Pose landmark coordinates
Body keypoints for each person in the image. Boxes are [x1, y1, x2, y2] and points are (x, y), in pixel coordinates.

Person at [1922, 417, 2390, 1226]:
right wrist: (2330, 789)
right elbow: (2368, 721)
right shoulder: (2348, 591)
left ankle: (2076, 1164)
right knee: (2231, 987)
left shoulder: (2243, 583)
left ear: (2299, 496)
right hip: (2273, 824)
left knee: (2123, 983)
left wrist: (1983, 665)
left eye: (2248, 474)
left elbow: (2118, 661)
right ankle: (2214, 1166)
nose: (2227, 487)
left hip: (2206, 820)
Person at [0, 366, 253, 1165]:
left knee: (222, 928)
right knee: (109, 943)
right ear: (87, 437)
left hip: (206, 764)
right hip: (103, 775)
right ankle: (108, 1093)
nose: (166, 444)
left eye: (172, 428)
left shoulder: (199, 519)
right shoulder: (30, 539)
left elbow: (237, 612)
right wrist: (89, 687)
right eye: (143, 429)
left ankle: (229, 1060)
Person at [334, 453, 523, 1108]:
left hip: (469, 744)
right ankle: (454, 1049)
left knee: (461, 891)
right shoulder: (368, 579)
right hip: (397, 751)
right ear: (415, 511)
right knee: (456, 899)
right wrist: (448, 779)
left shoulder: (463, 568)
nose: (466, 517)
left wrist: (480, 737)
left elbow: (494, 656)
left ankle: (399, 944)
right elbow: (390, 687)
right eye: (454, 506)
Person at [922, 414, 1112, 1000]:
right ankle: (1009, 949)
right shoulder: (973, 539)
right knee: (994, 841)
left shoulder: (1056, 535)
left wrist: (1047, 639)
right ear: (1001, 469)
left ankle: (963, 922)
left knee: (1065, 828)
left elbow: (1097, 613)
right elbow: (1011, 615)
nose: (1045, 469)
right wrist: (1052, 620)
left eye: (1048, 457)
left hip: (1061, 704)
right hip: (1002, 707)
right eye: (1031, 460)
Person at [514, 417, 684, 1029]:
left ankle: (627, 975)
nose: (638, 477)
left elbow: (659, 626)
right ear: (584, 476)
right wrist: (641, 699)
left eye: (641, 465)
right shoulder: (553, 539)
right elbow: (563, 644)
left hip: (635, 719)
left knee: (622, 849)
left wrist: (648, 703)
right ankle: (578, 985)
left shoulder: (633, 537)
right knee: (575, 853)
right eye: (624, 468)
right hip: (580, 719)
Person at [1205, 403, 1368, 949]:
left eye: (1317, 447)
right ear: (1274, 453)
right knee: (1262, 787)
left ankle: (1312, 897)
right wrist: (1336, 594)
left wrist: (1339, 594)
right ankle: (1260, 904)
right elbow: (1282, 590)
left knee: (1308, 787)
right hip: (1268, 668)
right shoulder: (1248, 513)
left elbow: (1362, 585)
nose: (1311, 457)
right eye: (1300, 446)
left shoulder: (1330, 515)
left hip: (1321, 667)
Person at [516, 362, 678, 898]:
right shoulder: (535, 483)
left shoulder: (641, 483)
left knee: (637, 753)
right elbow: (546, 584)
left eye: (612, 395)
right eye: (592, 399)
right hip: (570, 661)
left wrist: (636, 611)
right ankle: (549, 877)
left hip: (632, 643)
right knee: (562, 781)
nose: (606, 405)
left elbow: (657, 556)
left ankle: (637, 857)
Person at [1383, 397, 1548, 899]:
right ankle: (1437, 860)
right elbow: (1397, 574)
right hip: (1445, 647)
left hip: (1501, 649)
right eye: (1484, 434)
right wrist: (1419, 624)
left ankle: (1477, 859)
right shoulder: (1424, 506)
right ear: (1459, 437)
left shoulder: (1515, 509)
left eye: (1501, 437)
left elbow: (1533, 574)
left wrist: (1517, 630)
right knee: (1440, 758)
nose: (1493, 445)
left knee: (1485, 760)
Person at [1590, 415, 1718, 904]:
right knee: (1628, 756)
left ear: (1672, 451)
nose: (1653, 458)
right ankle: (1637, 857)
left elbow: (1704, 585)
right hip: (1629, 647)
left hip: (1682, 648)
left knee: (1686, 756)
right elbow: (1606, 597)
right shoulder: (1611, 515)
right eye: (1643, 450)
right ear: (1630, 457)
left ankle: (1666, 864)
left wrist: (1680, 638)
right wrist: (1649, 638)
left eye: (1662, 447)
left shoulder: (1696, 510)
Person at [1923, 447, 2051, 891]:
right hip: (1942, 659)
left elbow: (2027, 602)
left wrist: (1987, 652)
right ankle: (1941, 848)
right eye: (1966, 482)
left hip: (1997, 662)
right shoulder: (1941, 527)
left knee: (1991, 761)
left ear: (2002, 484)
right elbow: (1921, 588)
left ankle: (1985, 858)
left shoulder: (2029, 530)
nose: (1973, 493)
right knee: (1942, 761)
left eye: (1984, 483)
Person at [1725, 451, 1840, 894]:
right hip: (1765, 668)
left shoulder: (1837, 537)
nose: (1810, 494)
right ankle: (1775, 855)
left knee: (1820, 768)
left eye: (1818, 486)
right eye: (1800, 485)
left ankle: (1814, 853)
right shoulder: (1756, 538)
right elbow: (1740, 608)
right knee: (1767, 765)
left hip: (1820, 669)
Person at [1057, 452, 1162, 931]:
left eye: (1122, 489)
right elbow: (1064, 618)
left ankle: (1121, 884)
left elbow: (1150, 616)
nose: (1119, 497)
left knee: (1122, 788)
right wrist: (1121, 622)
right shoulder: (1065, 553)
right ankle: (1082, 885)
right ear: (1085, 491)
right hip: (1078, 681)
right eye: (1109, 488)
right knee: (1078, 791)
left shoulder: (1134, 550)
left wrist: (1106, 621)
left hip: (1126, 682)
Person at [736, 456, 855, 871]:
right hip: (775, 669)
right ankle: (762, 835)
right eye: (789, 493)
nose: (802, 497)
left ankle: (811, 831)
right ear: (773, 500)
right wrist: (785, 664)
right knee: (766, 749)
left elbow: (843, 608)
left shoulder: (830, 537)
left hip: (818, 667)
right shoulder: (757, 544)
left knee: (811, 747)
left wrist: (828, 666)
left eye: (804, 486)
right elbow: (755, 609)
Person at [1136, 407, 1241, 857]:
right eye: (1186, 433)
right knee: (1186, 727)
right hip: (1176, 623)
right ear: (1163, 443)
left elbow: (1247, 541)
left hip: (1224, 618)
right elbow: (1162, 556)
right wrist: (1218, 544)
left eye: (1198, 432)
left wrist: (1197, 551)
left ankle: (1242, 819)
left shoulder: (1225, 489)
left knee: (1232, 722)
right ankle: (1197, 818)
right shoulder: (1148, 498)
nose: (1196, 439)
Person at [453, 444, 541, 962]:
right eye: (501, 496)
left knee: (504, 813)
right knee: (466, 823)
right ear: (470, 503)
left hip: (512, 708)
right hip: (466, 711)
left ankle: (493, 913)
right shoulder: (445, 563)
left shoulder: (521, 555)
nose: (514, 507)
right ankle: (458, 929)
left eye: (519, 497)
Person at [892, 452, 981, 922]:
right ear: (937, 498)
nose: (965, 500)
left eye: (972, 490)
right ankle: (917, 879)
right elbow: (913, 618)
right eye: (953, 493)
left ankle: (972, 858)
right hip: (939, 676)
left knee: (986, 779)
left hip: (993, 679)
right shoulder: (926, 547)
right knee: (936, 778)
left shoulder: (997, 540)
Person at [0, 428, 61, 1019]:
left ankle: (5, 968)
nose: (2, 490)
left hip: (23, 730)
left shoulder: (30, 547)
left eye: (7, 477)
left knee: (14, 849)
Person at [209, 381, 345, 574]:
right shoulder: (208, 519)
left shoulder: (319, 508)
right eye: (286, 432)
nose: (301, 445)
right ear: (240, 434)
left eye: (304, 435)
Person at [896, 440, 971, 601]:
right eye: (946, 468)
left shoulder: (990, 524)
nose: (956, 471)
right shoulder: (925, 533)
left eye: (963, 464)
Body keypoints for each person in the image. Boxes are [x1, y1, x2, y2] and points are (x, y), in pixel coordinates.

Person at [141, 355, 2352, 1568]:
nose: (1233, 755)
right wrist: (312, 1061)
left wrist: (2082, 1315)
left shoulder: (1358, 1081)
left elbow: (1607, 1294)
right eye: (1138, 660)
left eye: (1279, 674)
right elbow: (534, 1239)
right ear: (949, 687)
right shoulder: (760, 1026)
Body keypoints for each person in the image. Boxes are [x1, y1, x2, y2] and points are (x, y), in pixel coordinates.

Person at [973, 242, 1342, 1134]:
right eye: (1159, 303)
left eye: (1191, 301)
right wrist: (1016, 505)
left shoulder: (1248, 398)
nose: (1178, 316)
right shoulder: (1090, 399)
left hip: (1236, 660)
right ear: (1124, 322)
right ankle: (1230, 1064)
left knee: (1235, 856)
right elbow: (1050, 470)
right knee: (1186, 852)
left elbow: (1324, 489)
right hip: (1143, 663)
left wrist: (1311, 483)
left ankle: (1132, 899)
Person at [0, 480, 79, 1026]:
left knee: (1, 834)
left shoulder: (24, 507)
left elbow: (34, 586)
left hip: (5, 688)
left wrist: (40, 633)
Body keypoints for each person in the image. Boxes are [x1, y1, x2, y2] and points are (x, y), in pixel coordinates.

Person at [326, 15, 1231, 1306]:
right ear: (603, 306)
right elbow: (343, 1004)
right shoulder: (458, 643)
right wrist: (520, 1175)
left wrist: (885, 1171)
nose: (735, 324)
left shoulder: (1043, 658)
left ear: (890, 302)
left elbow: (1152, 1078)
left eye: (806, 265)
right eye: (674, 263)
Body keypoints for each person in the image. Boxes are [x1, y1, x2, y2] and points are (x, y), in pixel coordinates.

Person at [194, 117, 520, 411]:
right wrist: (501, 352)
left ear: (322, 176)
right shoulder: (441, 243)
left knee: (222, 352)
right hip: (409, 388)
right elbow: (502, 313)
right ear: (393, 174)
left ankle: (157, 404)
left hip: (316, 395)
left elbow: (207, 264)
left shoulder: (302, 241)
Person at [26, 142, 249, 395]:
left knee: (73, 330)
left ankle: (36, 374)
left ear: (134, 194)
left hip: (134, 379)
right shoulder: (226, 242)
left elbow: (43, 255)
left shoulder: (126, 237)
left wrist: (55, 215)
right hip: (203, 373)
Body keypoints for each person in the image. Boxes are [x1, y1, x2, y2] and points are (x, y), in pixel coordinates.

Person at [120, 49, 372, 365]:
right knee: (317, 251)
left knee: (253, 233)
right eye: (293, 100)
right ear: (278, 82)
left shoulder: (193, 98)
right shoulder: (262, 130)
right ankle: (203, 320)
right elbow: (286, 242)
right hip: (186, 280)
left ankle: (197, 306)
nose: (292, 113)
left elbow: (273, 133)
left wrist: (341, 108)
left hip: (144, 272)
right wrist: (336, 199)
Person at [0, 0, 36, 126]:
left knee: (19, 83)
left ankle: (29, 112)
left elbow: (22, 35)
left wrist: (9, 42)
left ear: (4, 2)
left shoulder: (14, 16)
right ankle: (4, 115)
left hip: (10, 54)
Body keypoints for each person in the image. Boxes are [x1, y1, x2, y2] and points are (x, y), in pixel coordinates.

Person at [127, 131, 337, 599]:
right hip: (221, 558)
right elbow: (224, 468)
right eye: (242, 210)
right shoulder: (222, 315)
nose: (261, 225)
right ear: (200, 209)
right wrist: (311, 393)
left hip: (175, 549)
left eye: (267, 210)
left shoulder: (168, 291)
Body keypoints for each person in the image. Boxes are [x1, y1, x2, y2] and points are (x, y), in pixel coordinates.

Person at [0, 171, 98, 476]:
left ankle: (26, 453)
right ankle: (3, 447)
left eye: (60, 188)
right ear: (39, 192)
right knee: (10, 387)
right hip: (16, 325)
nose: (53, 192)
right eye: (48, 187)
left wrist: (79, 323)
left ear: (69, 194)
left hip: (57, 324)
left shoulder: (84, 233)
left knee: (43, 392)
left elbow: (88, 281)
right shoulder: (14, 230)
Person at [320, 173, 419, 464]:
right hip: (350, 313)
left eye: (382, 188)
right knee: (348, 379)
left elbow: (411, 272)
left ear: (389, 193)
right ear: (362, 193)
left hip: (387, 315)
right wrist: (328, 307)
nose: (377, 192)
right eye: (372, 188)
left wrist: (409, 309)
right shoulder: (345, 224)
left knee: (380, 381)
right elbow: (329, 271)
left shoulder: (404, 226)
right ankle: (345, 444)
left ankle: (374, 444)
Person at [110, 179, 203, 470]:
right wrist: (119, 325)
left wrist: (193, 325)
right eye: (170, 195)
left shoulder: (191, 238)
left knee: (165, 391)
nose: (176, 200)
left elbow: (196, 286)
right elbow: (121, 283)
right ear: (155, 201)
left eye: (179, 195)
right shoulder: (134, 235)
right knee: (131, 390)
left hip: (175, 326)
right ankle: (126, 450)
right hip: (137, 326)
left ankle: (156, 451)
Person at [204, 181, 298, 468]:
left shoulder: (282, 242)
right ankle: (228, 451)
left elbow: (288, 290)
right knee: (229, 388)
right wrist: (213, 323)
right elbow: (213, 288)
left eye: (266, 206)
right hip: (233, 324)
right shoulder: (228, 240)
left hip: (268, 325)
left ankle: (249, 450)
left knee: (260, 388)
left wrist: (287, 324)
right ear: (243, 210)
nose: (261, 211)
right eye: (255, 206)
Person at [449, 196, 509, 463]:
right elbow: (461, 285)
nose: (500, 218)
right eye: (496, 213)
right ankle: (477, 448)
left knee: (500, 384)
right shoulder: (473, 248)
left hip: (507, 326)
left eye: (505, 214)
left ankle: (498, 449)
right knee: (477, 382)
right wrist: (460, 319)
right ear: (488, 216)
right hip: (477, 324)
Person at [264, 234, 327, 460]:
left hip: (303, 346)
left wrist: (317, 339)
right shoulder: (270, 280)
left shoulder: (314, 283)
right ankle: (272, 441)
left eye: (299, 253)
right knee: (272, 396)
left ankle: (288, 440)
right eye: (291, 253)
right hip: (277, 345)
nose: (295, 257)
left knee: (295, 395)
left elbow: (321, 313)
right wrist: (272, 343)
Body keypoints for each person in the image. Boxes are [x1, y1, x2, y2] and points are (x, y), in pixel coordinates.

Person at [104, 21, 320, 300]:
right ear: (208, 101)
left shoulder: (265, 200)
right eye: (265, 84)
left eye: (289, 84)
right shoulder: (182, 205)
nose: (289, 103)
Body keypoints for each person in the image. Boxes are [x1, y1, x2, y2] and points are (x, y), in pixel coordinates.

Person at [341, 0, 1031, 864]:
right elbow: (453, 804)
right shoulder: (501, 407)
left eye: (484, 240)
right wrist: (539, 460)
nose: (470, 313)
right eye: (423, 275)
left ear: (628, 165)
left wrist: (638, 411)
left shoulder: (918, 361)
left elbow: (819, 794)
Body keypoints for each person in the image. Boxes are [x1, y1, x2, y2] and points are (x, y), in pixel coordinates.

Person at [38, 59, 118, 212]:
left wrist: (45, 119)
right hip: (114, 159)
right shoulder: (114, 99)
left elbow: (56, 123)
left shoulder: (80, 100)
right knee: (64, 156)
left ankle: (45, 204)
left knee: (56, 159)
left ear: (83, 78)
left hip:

Task prompt.
Starting at the line that contains "right hip: (1002, 707)" and stopping after the line that contains "right knee: (575, 853)", write out every line exactly as it appears above, and no other line.

Exercise solution.
right hip: (1002, 707)
right eye: (1031, 460)
Person at [514, 417, 684, 1029]:
left ankle: (627, 975)
nose: (638, 477)
left elbow: (659, 626)
right ear: (584, 476)
right wrist: (641, 699)
left eye: (641, 465)
right shoulder: (553, 539)
right elbow: (563, 644)
left hip: (635, 719)
left knee: (622, 849)
left wrist: (648, 703)
right ankle: (578, 985)
left shoulder: (633, 537)
right knee: (575, 853)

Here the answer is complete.